## Schriftliche Anweisung 1
Gib aus dem Text über das Inspection Game den Abschnitt wörtlich wieder, der mit den Worten einsetzt, in denen "3 Darstellung ausgewählter" steht, und mit "rekursiven Spielen unterschieden." schließt.

## Vorliegender Text

Wie durch die in Abschnitt 1.3 beschriebenen Modelle bereits erkennbar ist, bietet sich für das Inspection Game ein sehr großes Anwendungsfeld in verschiedenen Gebieten. Avenhaus et al. heben dabei insbesondere vier verschiedene Anwendungsgebiete und Einordnungsmöglichkeiten för die verschiedenen Modelle hervor.10Das größte und älteste Anwendungsgebiet mit den meisten Veröffentlichungen ist das der Rüstungskontrolle und Abrüstungsverträge. Es lassen sich hierbei drei nacheinander folgende Phasen unterscheiden. Die erste Phase bis 1967, der auch das ursprüngliche Modell von Dresher entstammt, beschäftigt sich mit Modellen zur Kontrolle von verbotenen Atomwaffentests. Daran schloss sich bis 1985 eine Phase an, die unter dem Einfluss des Nicht-Verbreitungs-Vertrages von Atomwaffen stand und auf die Überwachung von spaltbaren Materialien durch die Internationale-Atomenergie­Organisation fokussiert war. Die letzte, bis heute anhaltende Phase, begann nach dem Ende des Kalten Krieges und dem Zusammenbruch der Sowjetunion. Hauptgegenstand der spieltheoretischen Analyse in dieser Phase sind verschiedene Abrüstungs­abkommen.11Zu dem zweiten Anwendungsgebiet gehören Modelle, die sich mit wirtschaftlichen Konfliktsituationen befassen. Es finden sich Modelle über Konflikte in den Bereichen Materialwirtschaft, Bilanzierung, Rechnungsprüfung oder Versicherungen12. Viele dieser Konflikte haben eine große Ähnlichkeit mit dem Prinzipal-Agent-Problem13. Die vorgestellten Modelle von Borch, Avenhaus, Biermann und Fandel/Trockel lassen sich diesem Anwendungsgebiet zuordnen. Ein weiteres Anwendungsgebiet von Inspection Games liegt im Bereich des Umweltschutzes. Hier erfolgt die Spielgestaltung zwischen einem Unternehmen, welches Emissionen in die Umwelt einleitet, und einer entsprechenden Überwachungsbehörde.14Das vierte Anwendungsgebiet bezeichnen Avenhaus et al. mit „Miscellanous models“15, worunter sie sämtliche anderen Themengebiete subsumieren. Tatsächlich sind jedoch der größte Teil dieser diversen Modelle Schmugglerspiele zwischen einer Exekutivbehörde und einem Schmuggler oder Spion, die eine entsprechende Anwendung hinsichtlich der Verbrechensbekämpfung ermöglichen. Diesem Anwendungsgebiet lassen sich auch die präsentierten Modelle von Thomas/Nisgav, Baston/Bostock und Fergusaon/Melolidakis zuordnen.16

3 Darstellung ausgewählter Modelle des Inspection Games

In diesem Kapitel werden die ausgewählten Modelle des Inspection Games dargestellt. Dabei wird zwischen rekursiven und nicht rekursiven Spielen unterschieden.

## Vorliegende Einträge
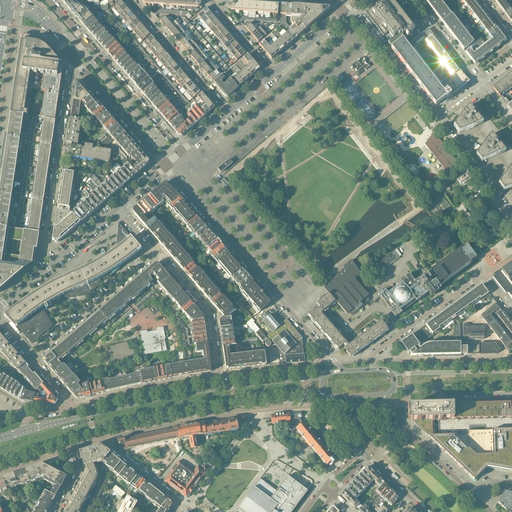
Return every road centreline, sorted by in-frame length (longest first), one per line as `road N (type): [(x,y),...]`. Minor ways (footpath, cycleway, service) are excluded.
road 1 (secondary): [(0,459),(173,410),(293,394)]
road 2 (secondary): [(294,380),(181,394),(21,431)]
road 3 (residential): [(317,344),(165,166)]
road 4 (residential): [(71,55),(44,238),(56,259)]
road 5 (residential): [(100,438),(288,406),(293,394)]
road 6 (residential): [(511,220),(433,116),(479,84)]
road 7 (residential): [(33,357),(154,254)]
road 8 (residential): [(220,377),(71,408)]
road 9 (residential): [(398,335),(481,275),(511,311)]
road 10 (residential): [(131,0),(227,112)]
road 11 (residential): [(154,254),(210,313),(220,377)]
road 12 (residential): [(181,151),(85,41)]
road 13 (residential): [(165,166),(71,55)]
road 14 (residential): [(477,499),(402,428),(385,406),(387,393)]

## Schriftliche Anweisung 2
Wiederhole sämtliche Einträge der Kartendaten unverändert. Die Bilder lässt du dabei weg.

## Ergebnis 1
3 Darstellung ausgewählter Modelle des Inspection Games

In diesem Kapitel werden die ausgewählten Modelle des Inspection Games dargestellt. Dabei wird zwischen rekursiven und nicht rekursiven Spielen unterschieden.

## Ergebnis 2
Return every road centreline, sorted by in-frame length (longest first), one per line as `road N (type): [(x,y),...]`. Minor ways (footpath, cycleway, service) are excluded.
road 1 (secondary): [(0,459),(173,410),(293,394)]
road 2 (secondary): [(294,380),(181,394),(21,431)]
road 3 (residential): [(317,344),(165,166)]
road 4 (residential): [(71,55),(44,238),(56,259)]
road 5 (residential): [(100,438),(288,406),(293,394)]
road 6 (residential): [(511,220),(433,116),(479,84)]
road 7 (residential): [(33,357),(154,254)]
road 8 (residential): [(220,377),(71,408)]
road 9 (residential): [(398,335),(481,275),(511,311)]
road 10 (residential): [(131,0),(227,112)]
road 11 (residential): [(154,254),(210,313),(220,377)]
road 12 (residential): [(181,151),(85,41)]
road 13 (residential): [(165,166),(71,55)]
road 14 (residential): [(477,499),(402,428),(385,406),(387,393)]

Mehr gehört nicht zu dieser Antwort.